Vacuum-ultraviolet frequency-modulation spectroscopy
physics.chem-ph
/ Abstract
Frequency-modulation (FM) spectroscopy has been extended to the vacuum-ultraviolet (VUV) range of the electromagnetic spectrum. Coherent VUV laser radiation is produced by resonance-enhanced sum-frequency mixing ($ν_{\mathrm{VUV}}=2ν_{\mathrm{UV}}+ν_2$) in Kr and Xe using two near-Fourier-transform-limited laser pulses of frequencies $ν_{\mathrm{UV}}$ and $ν_2$. Sidebands generated in the output of the second laser ($ν_2$) using an electro-optical modulator operating at the frequency $ν_{\mathrm{mod}}$ are directly transfered to the VUV and used to record FM spectra.
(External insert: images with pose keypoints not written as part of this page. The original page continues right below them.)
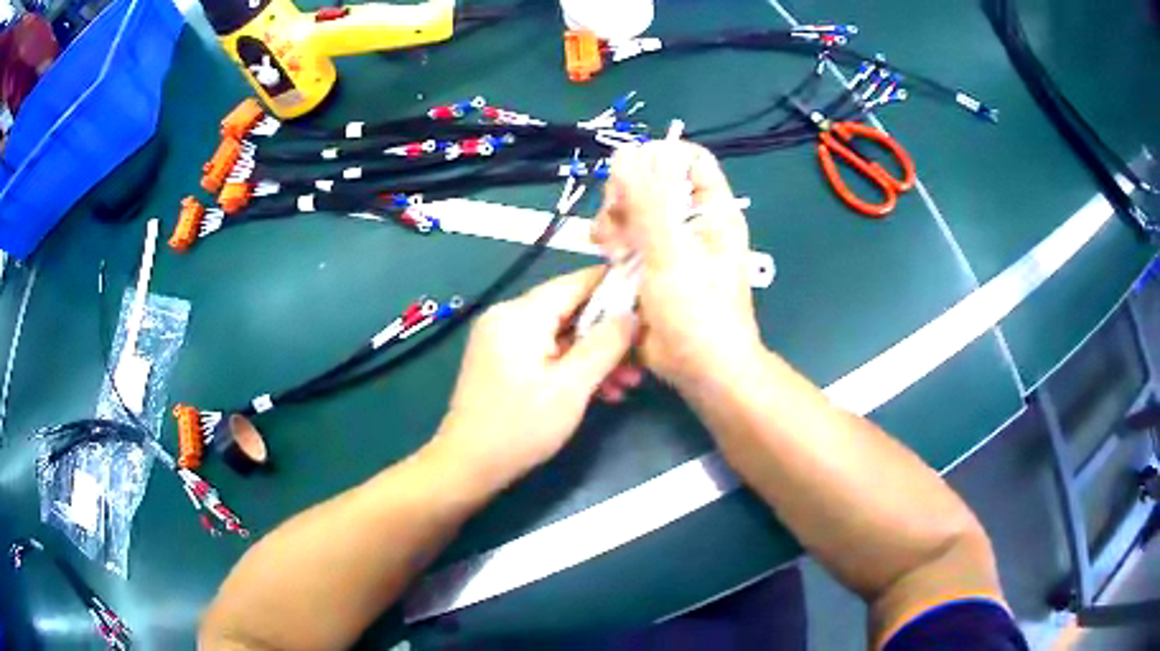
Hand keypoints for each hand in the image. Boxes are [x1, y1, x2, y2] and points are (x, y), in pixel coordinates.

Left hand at [432, 268, 634, 484]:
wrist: (468, 465)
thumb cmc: (521, 427)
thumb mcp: (572, 387)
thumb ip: (606, 344)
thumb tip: (632, 313)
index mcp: (521, 314)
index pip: (577, 282)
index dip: (616, 288)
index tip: (649, 301)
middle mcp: (508, 316)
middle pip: (571, 310)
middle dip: (609, 334)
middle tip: (642, 358)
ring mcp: (502, 339)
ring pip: (561, 334)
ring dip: (595, 356)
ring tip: (627, 383)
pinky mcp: (502, 360)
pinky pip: (546, 351)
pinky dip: (572, 366)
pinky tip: (600, 392)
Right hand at [592, 141, 762, 393]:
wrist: (702, 369)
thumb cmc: (699, 311)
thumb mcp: (672, 253)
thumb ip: (648, 203)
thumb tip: (626, 154)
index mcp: (712, 211)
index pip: (691, 160)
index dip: (660, 157)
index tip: (631, 173)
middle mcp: (691, 222)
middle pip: (653, 183)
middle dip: (626, 194)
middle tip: (614, 215)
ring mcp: (669, 244)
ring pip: (633, 211)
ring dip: (614, 220)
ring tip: (608, 243)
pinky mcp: (649, 266)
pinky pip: (626, 239)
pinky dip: (612, 243)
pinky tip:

Demodulation is demonstrated both at $ν_{\mathrm{mod}}$ and $2ν_{\mathrm{mod}}$. The main advantages of the method are that its sensitivity is not reduced by pulse-to-pulse fluctuations of the VUV laser intensity, compared to VUV absorption spectroscopy is its background-free nature, the fact that its implementation using table-top laser equipment is straightforward and that it can be used to record VUV absorption spectra of cold samples in skimmed supersonic beams simultaneously with laser-induced-fluorescence and photoionization spectra. To illustrate these advantages we present VUV FM spectra of Ar, Kr, and N$_2$ in selected regions between 105000cm$^{-1}$ and 122000cm$^{-1}$.